Pac-12 Returning Production

Offense

Returning Offense, Pac-12

Good news, bad news: Cal is almost dead last in the Pac-12, but the talent Cal is losing didn’t exactly set the world on fire. But items of interest for Cal fans:

  • Can Mike Leach once again seamlessly replace a very productive quarterback? Probably, sigh. Welcome to Pac-12 football, Gage Gubrud. G, U have lots of Gs and Us in your name.
  • Might be a good time to see Arizona State on the schedule, they’re losing a lot on the side of the ball that was their relative strength last year.
  • USC’s offense was dysfunctional last year, but they have everybody back and a new offensive brain trust. That might be the biggest wild card unit in the conference.
  • Stanford is J.J. Costello . . . and otherwise they’re almost completely starting over.
  • Utah is getting everybody back from what was probably the best offense Whittingham has produced since joining the Pac-12. I wish we were playing Colorado.

Defense

Returning Defense, Pac-12

Here’s where things get fun. Cal ‘only’ ranks 5th in the conference, mostly because five Pac-12 teams happen to be returning a ton on defense. But Cal is the only team in that group that already played excellent defense in 2018. Utah and Washington, the two teams that were in Cal’s class defensively, lose a ton . . . particularly Washington, which ranks dead last in the country.

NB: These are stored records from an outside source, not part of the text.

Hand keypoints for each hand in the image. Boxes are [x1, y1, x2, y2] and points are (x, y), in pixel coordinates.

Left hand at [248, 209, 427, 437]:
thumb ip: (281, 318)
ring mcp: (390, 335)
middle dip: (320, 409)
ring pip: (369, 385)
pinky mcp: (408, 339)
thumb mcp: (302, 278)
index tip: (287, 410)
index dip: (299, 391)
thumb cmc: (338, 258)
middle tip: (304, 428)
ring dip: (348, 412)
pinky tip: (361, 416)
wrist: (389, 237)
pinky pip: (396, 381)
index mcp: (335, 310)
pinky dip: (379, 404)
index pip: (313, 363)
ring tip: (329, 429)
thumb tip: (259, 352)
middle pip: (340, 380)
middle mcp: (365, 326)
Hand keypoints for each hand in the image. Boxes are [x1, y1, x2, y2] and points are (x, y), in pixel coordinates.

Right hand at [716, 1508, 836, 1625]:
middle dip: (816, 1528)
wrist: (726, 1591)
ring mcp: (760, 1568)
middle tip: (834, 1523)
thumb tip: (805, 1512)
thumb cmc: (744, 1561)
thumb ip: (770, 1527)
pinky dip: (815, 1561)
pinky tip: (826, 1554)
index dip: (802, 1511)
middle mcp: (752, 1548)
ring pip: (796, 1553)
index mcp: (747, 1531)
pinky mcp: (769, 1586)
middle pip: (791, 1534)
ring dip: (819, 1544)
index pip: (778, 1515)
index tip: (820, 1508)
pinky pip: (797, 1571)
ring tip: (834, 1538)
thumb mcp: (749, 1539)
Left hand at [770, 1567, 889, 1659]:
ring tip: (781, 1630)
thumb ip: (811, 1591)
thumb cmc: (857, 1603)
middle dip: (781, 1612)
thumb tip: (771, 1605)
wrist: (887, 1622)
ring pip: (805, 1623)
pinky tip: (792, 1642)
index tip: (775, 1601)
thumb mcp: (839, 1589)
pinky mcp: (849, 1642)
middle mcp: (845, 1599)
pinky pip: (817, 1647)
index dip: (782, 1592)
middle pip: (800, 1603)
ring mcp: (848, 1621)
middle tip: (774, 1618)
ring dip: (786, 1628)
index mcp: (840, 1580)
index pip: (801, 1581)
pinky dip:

  • OSU had an historically bad defense, so it probably doesn’t mean much that everybody is back. My guess is that they’ll be garden variety bad next year.
  • Utah and UW have recruited too well and their defensive coaches are too good to have dramatic fallbacks, but I’d wager that they end up being borderline top 25 defenses rather than top 10/15 defenses.
  • Is this finally the season that Mike Leach goes back to having typical Mike Leach defenses?
  • Might be a rough year for Clancy Pendergast.

Overall

Total Returning Production, Pac-12

Here’s where we get to the crux of things. Cal ranks a mediocre 8th in the conference, but the key point is who they rank ahead of.

Washington, Washington State, and Stanford have finished 1-2-3 in some order in the Pac-12 North each of the last three years. Finally, all three are losing a good chunk of the core roster talent that led to so many wins.

Oregon will get a ton of buzz as potential North favorites, and not without reason. They return a ton of talent on offense, some solid pieces on defense, and they’ve been recruiting like gangbusters. But they also went just 5-4 last year despite having Justin Herbert, in part because the rest of their skill position talent didn’t particularly wow. Their defense has some big holes to fill. They’re hardly a sure thing.

Oregon State is still Oregon State - they’re still in the middle of a massive rebuilding process.

In other words, there are serious question marks about every single team in the Pac-12 North.

Our Bears aren’t the favorites, and in fact probably won’t be picked higher than 3rd or 4th by most media types. But Cal will enter the season with easily the best unit in the entire division, a dominant defense that they can build their entire season around. It’s still possible, perhaps probable, that offensive struggles will torpedo a division title run, but uncertainty around the rest of the division puts Cal in the conversation.

But if Cal’s coaching staff, with an influx of transfer talent, can fix the offense, it doesn’t take a huge leap of faith to imagine the Bears as division title contenders. It particularly helps that Cal gets Washington in week 2, before all of their younger players on both sides of the ball have had a chance to gain multiple weeks of experience.

Washington will probably have their weakest team in four years. Stanford will probably have their weakest team in . . . a decade?

Maybe it’s not fair to heap on all kinds of pressure on a Cal program that hasn’t won more than eight games since 2008. But with the vast majority of the defense set to leave at the end of the 2019 season and Washington and Oregon recruiting at a much higher level, the immediate window to compete for a division title might open and close this year.